### 待处理数据 ###

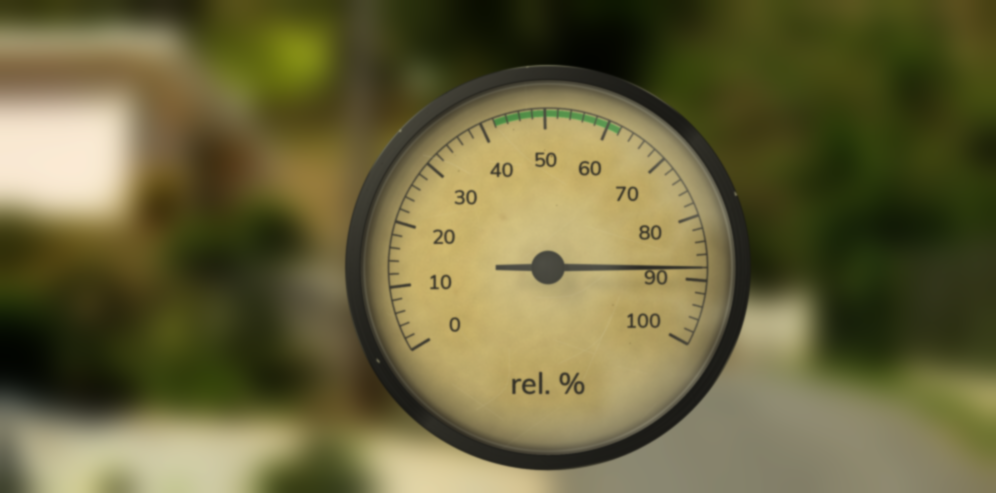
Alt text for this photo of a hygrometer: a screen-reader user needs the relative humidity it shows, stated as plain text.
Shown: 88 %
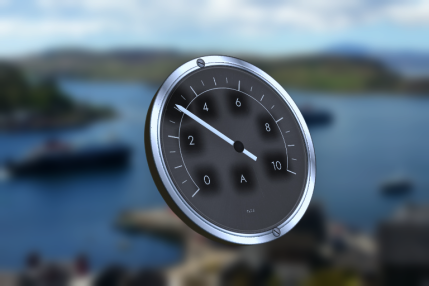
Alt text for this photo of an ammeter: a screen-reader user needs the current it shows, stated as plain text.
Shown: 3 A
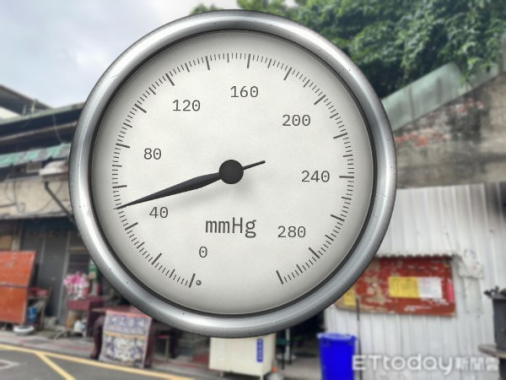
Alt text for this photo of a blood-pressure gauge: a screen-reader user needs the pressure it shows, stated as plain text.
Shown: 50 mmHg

###
### 待处理数据 ###

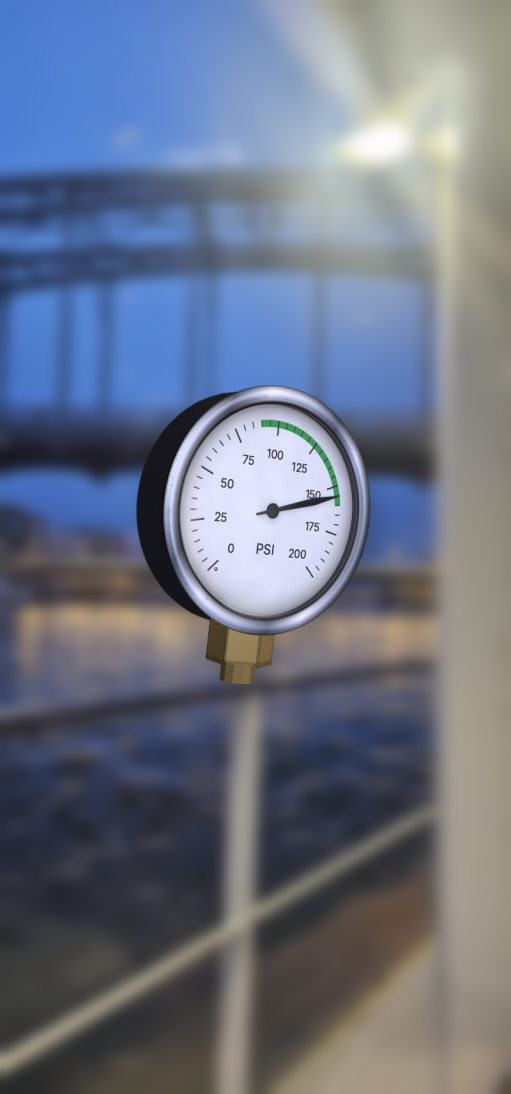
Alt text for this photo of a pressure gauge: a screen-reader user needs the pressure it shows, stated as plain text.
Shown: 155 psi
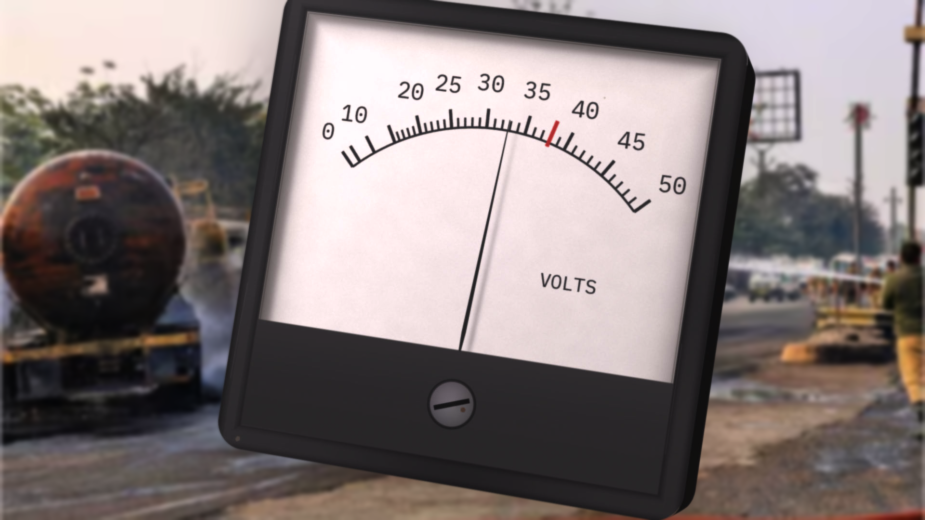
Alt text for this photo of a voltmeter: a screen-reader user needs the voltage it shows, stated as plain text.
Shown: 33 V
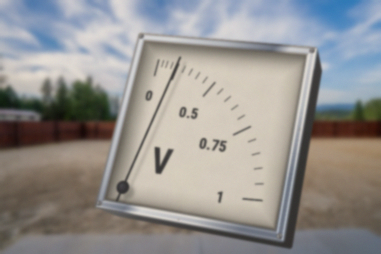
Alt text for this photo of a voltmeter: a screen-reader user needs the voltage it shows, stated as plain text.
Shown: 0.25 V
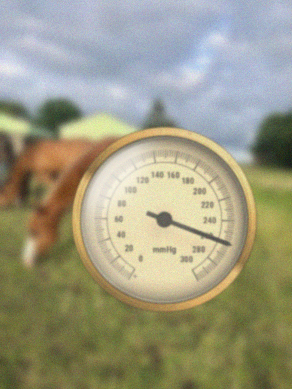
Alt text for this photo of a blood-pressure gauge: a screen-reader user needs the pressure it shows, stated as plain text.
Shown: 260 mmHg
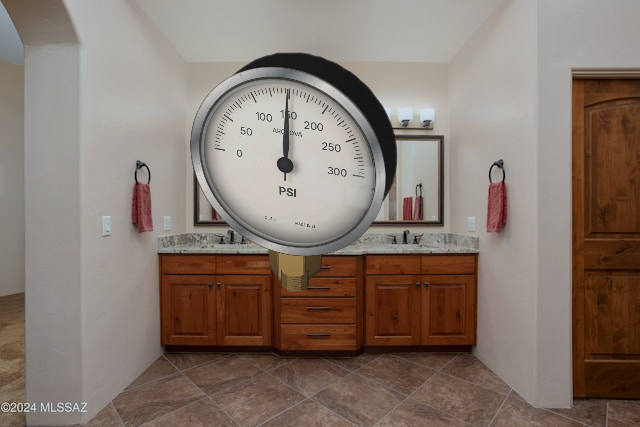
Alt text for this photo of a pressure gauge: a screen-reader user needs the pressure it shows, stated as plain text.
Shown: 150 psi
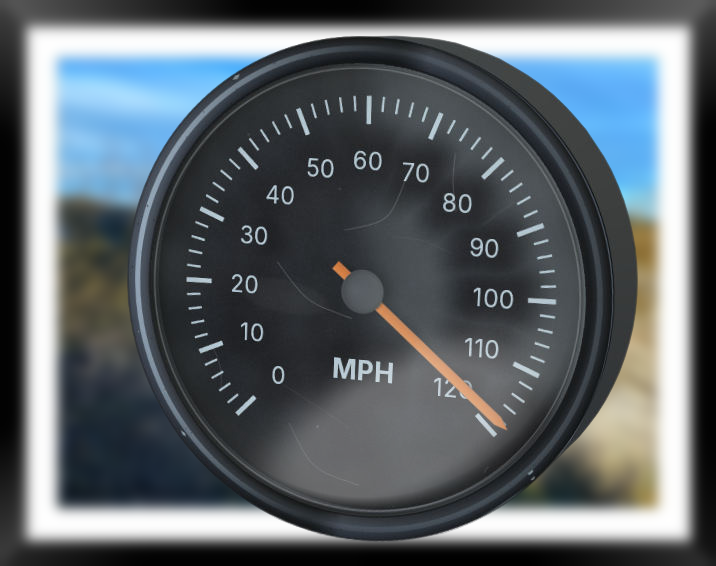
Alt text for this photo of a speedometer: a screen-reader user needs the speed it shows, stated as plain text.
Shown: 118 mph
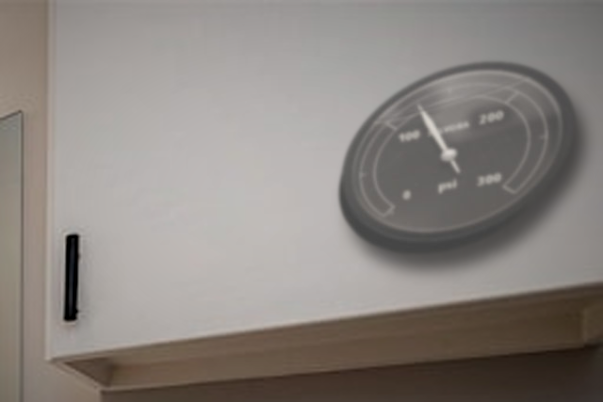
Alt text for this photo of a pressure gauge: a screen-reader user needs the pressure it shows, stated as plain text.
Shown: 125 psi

###

▶ **练习说明**: 从上面两组条目中提取所有含有字符串“Shown”的行，逐行原样抄出。

▶ **参考答案**:
Shown: 88 %
Shown: 3 A
Shown: 50 mmHg
Shown: 155 psi
Shown: 33 V
Shown: 0.25 V
Shown: 260 mmHg
Shown: 150 psi
Shown: 118 mph
Shown: 125 psi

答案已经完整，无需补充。